How the threat landscape is shaping the network security business

Pat Calhoun is the Senior Vice President & General Manager, Network Security, at McAfee. In this interview he talks about constructing the strategic direction for McAfee’s Network Security business, he defines the Next Generation Firewall of the future, and much more.

How is the fast-paced threat landscape shaping the network security business?
Recent high-profile data breaches at major retailers and financial institutions remind us that security is a moving target, as attackers relentlessly raise the bar for what qualifies as adequate protection. It’s clear that point-security solutions, and even layered solutions are not enough to keep increasingly well-armed and organized cyber criminals out of corporate networks.

What’s needed are products that function as integral parts of a much broader ecosystem of anti-threat solutions and information, both ingesting and distributing critical updates. So called “connected” security solutions should be able to share threat intelligence seamlessly across organizational and network boundaries – from the network edge, from all remote and branch offices and locations, and from within the network itself.

What have been the major changes in the last few years?
The impact of advanced threats on the security landscape is evident in the proliferation of point-security solutions. As new threats emerge, organizations and service providers are compelled either by customers, regulations, or internal concerns, to add new protections. All too often, these “bolt-on” defenses do not communicate information about new attacks with each other, resulting in a “Keystone Cops” style of response with duplication of effort, wasted time, and unnecessary data breaches.

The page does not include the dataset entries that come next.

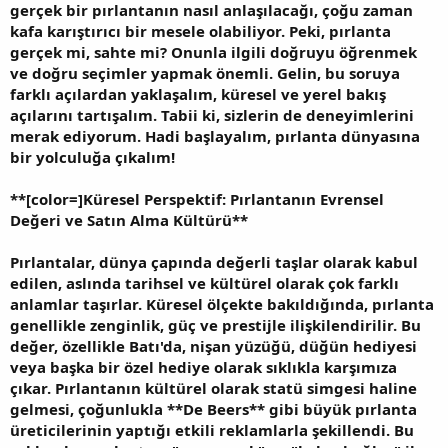
gerçek bir pırlantanın nasıl anlaşılacağı, çoğu zaman
kafa karıştırıcı bir mesele olabiliyor. Peki, pırlanta
gerçek mi, sahte mi? Onunla ilgili doğruyu öğrenmek
ve doğru seçimler yapmak önemli. Gelin, bu soruya
farklı açılardan yaklaşalım, küresel ve yerel bakış
açılarını tartışalım. Tabii ki, sizlerin de deneyimlerini
merak ediyorum. Hadi başlayalım, pırlanta dünyasına
bir yolculuğa çıkalım!
**
[color=]Küresel Perspektif: Pırlantanın Evrensel
Değeri ve Satın Alma Kültürü**
Pırlantalar, dünya çapında değerli taşlar olarak kabul
edilen, aslında tarihsel ve kültürel olarak çok farklı
anlamlar taşırlar. Küresel ölçekte bakıldığında, pırlanta
genellikle zenginlik, güç ve prestijle ilişkilendirilir. Bu
değer, özellikle Batı'da, nişan yüzüğü, düğün hediyesi
veya başka bir özel hediye olarak sıklıkla karşımıza
çıkar. Pırlantanın kültürel olarak statü simgesi haline
gelmesi, çoğunlukla **De Beers** gibi büyük pırlanta
üreticilerinin yaptığı etkili reklamlarla şekillendi. Bu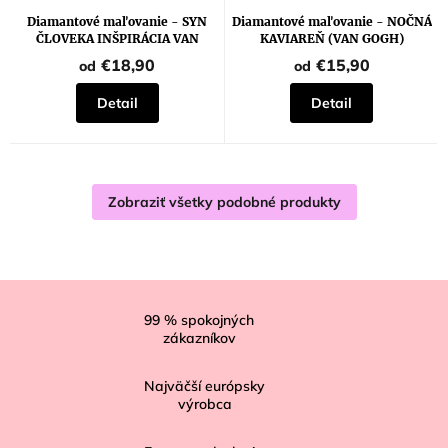
Diamantové maľovanie - SYN
Diamantové maľovanie - NOČNÁ
ČLOVEKA INŠPIRÁCIA VAN
KAVIAREŇ (VAN GOGH)
GOGHOM
€18,90
€15,90
od
od
Detail
Detail
Zobraziť všetky podobné produkty
Z
á
99
% spokojných
zákazníkov
p
ä
Najväčší európsky
t
výrobca
i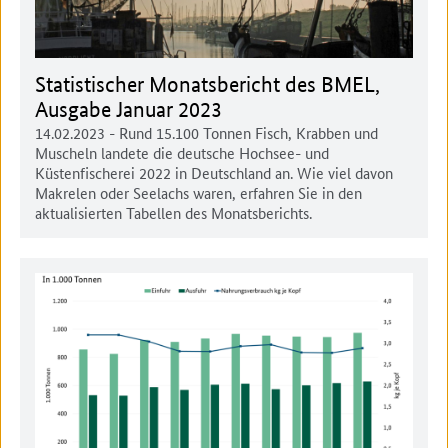
Statistischer Monatsbericht des BMEL,
Ausgabe Januar 2023
14.02.2023
- Rund 15.100 Tonnen Fisch, Krabben und
Muscheln landete die deutsche Hochsee- und
Küstenfischerei 2022 in Deutschland an. Wie viel davon
Makrelen oder Seelachs waren, erfahren Sie in den
aktualisierten Tabellen des Monatsberichts.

Determined criminals will launch attacks against multiple network entry points. If other security solutions and network administrators aren’t informed of these attempts, criminals are free to continue trying all doors one by one until they discover a vulnerability to exploit.

What challenges are you facing in your current position that you haven’t experienced while working for Cisco or Airespace?
The sophistication and speed of attacks has increased dramatically in the three years since I was at Cisco. Today, the concept of a single-purpose security appliance is really no longer relevant. The only way to meaningfully increase security postures is to improve sharing of real-time, actionable threat intelligence between security solutions located across the entire network.

While I was at Airespace, the hacking techniques we were addressing were not nearly as advanced and primarily involved accessing private Wi-Fi networks. Following some early data breaches of this type, such as TJ Maxx, a whole slew of Wi-Fi defense technologies and countermeasures were developed.

How have those positions prepared you for the task of constructing the strategic direction for McAfee’s Network Security business?
At Airespace we learned to be nimble and highly responsive to new threats and changes in the security marketplace. We also realized the important role that security management solutions play in coordinating a strong defense posture. At Cisco I learned the power of enabling coordination between network IT and security departments. Since security threats ultimately impact both departments, they should have equal access to the information needed to tackle problems and strengthen defenses.

What defines the Next Generation Firewall of the future?
Connected solutions should work in concert, providing protection against the latest threats for the entire network environment. Because of its role as an active sentry at the network edge, core, and in the datacenter, the connected next-generation firewall (NGFW) is very important to the security fabric. It should be able to receive and act on the latest threat information from around the globe, as well as from other local and distributed security solutions.

Additionally, next-generation firewalls should not become a bottleneck when protections such as deep packet inspection, antivirus and virtual private networking are enabled. All too often, network administrators are tempted to disable critical security features they’ve paid for just to improve network throughput.

Will advanced behavior analytics help with the increase of highly targeted threats?
Yes. However, we must remember that analytics are only as good as the information they are based upon. This is precisely why a connected security architecture is so crucial. Accurate and timely information is needed from all security sensors in your network, such as IPS and NGFWs, in order to formulate accurate responses to threats, and to minimize false-positives. Efficient workflow analytics are also important for fast troubleshooting and identifying trends when conducting forensics.